Bei der Kindernachversicherung „erbt“ das Kind quasi den Versicherungsschutz eines Elternteils. Das heißt: es wird zu genau den gleichen Bedingungen versichert, wie der betreffende Elternteil. Darauf besteht sogar ein gesetzlicher Anspruch. Rechtsgrundlage bildet § 198 VVG (Versicherungsvertragsgesetz).
Der besondere Vorteil:
Für den Versicherer besteht der sogenannte Kontrahierungszwang. Sind beide Elternteile bei unterschiedlichen Anbietern privat versichert, können sie wählen, wo die Kindernachversicherung genutzt wird. Befindet sich nur ein Elternteil im privaten System, erübrigt sich die Entscheidung.

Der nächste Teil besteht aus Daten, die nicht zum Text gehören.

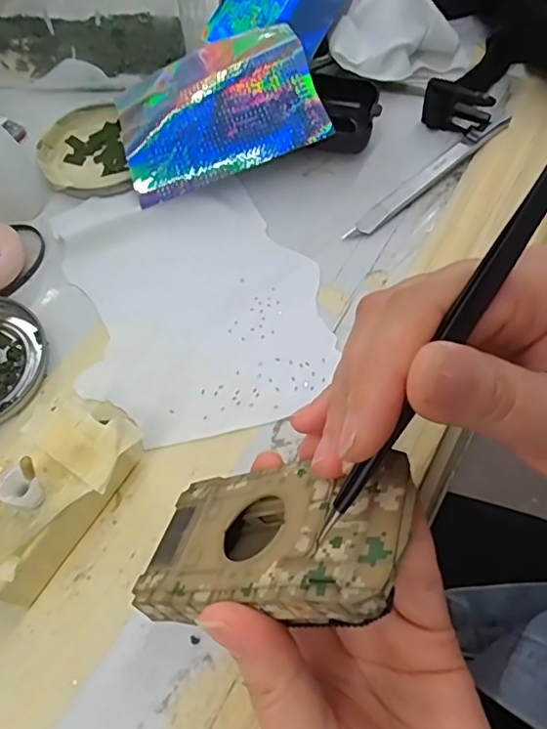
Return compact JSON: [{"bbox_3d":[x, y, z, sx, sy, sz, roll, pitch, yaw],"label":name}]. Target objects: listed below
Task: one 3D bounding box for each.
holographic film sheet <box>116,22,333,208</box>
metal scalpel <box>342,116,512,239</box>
[{"bbox_3d":[-0.036,-0.161,0.349,0.123,0.007,0.101,-20,71,4],"label":"holographic film sheet"},{"bbox_3d":[0.094,-0.115,0.341,0.131,0.011,0.015,-40,67,-17],"label":"metal scalpel"}]

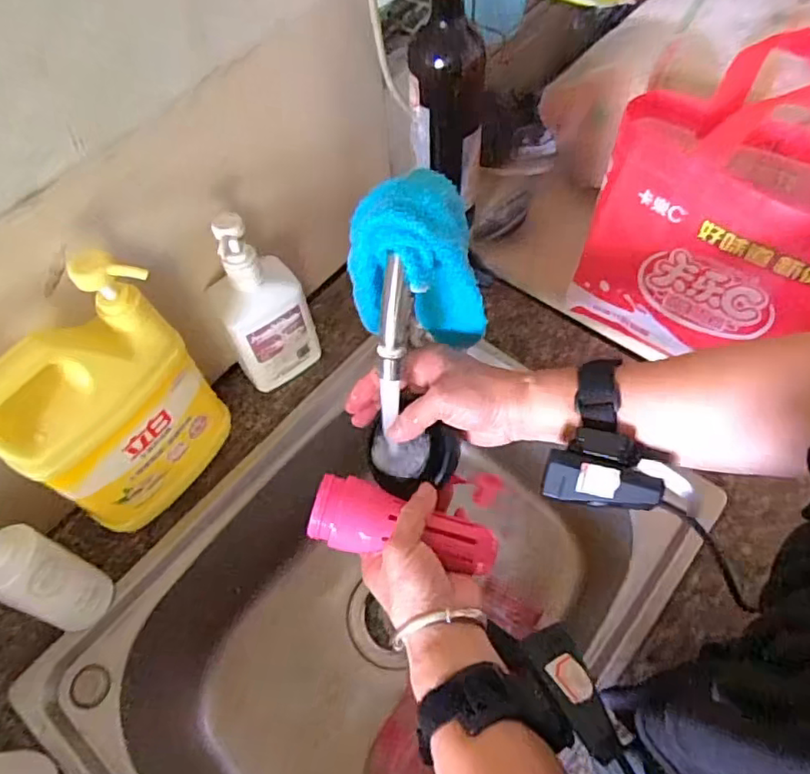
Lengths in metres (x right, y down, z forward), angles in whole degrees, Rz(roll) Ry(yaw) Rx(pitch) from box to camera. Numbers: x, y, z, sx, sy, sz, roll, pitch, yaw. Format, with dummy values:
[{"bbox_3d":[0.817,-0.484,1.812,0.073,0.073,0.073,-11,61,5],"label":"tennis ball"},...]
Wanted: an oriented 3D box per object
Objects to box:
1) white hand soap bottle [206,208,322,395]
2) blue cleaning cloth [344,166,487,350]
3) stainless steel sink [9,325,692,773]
[{"bbox_3d":[-0.133,-0.074,0.549,0.080,0.197,0.059,-28,61,-13],"label":"white hand soap bottle"},{"bbox_3d":[0.008,-0.079,0.409,0.082,0.120,0.073,-19,60,-8],"label":"blue cleaning cloth"},{"bbox_3d":[-0.036,0.234,0.581,0.370,0.209,0.464,35,67,21],"label":"stainless steel sink"}]

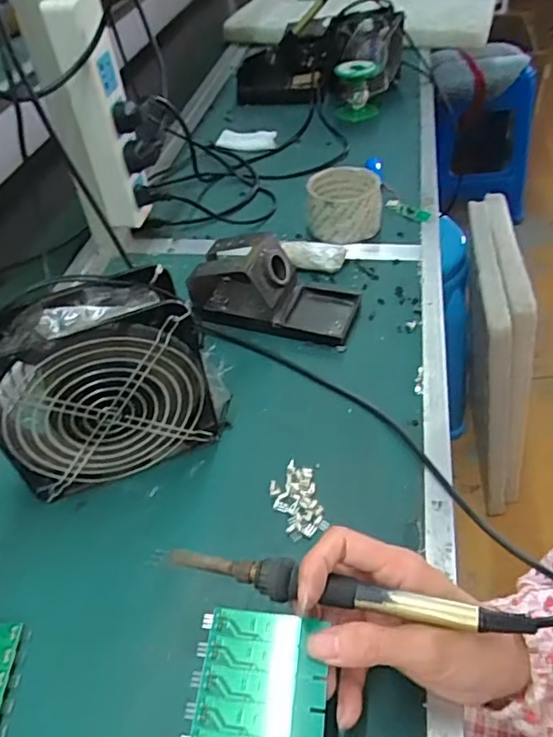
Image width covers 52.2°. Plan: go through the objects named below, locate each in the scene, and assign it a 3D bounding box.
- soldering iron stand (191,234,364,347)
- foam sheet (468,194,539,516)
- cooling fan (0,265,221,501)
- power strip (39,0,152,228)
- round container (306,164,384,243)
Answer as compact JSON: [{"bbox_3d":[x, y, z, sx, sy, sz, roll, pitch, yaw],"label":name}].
[{"bbox_3d":[-0.003,-0.090,0.558,0.165,0.070,0.095,11,47,17],"label":"soldering iron stand"},{"bbox_3d":[0.439,-0.002,1.154,0.075,0.563,0.371,-3,41,12],"label":"foam sheet"},{"bbox_3d":[-0.129,0.012,0.414,0.149,0.153,0.061,-17,46,-11],"label":"cooling fan"},{"bbox_3d":[-0.175,-0.252,0.573,0.052,0.216,0.049,-16,46,-9],"label":"power strip"},{"bbox_3d":[0.079,-0.194,0.661,0.084,0.051,0.085,-4,45,2],"label":"round container"}]

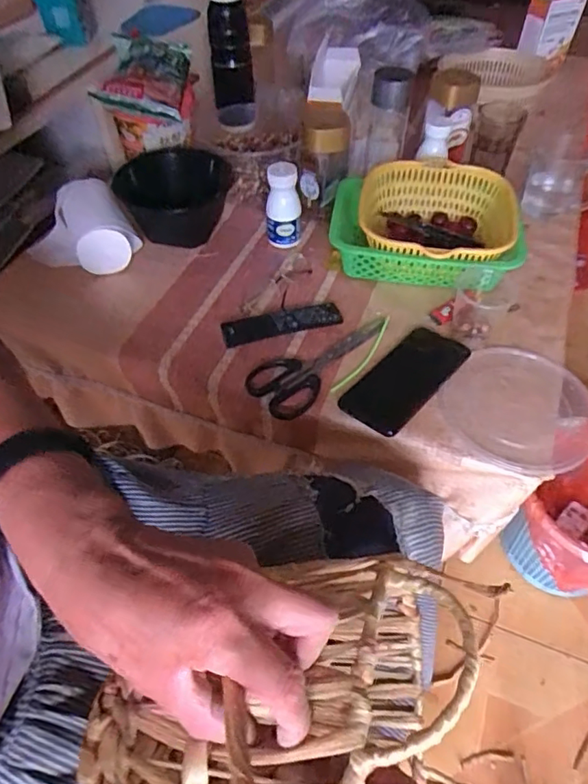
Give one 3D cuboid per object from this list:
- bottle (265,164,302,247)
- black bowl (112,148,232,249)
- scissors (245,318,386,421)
[{"bbox_3d":[-0.015,-0.260,0.745,0.047,0.108,0.038,-2,51,1],"label":"bottle"},{"bbox_3d":[-0.171,-0.283,0.780,0.164,0.082,0.135,7,51,8],"label":"black bowl"},{"bbox_3d":[0.036,-0.040,0.632,0.194,0.008,0.080,-35,57,-23],"label":"scissors"}]

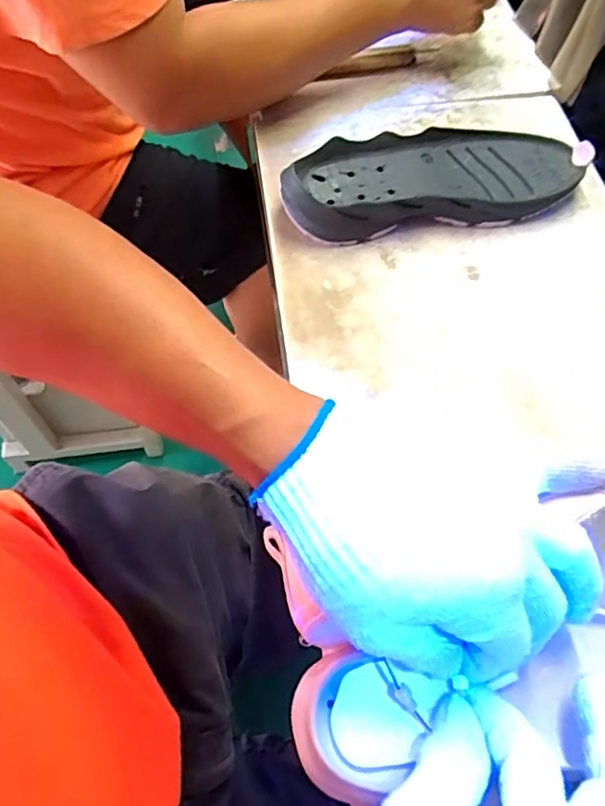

Aufgrund des Wegfalls von Wartezeiten hat dein Kind Versicherungsschutz von Geburt an. Weil es keine Gesundheitsprüfung gibt, sind auch Kinder sofort versichert, wenn sie mit gesundheitlichen Problemen zur Welt kommen oder im wahrsten Sinne des Wortes „eine schwere Geburt“ hatten.
Die Regelungen zur Kindernachversicherung garantieren einen uneingeschränkten Versicherungsschutz ohne Risikozuschläge, der sonst schwer zu erhalten wäre.
Die Kindernachversicherung findet nicht automatisch statt, sondern muss extra angemeldet werden. Eltern haben dazu laut VVG bis zu zwei Monate nach der Geburt ihres Kindes Zeit. Die Versicherung erfolgt dann rückwirkend zum Tag der Geburt. Der Nachversicherungsanspruch gilt allerdings nur in gleicher Form (also nicht besser oder höherwertiger) wie der Vertrag des Elternteils.
Die Kindernachversicherung gilt auch für Zusatzversicherungen wie z.B. eine Pflegeversicherung oder eine stationäre Krankenzusatzversicherung!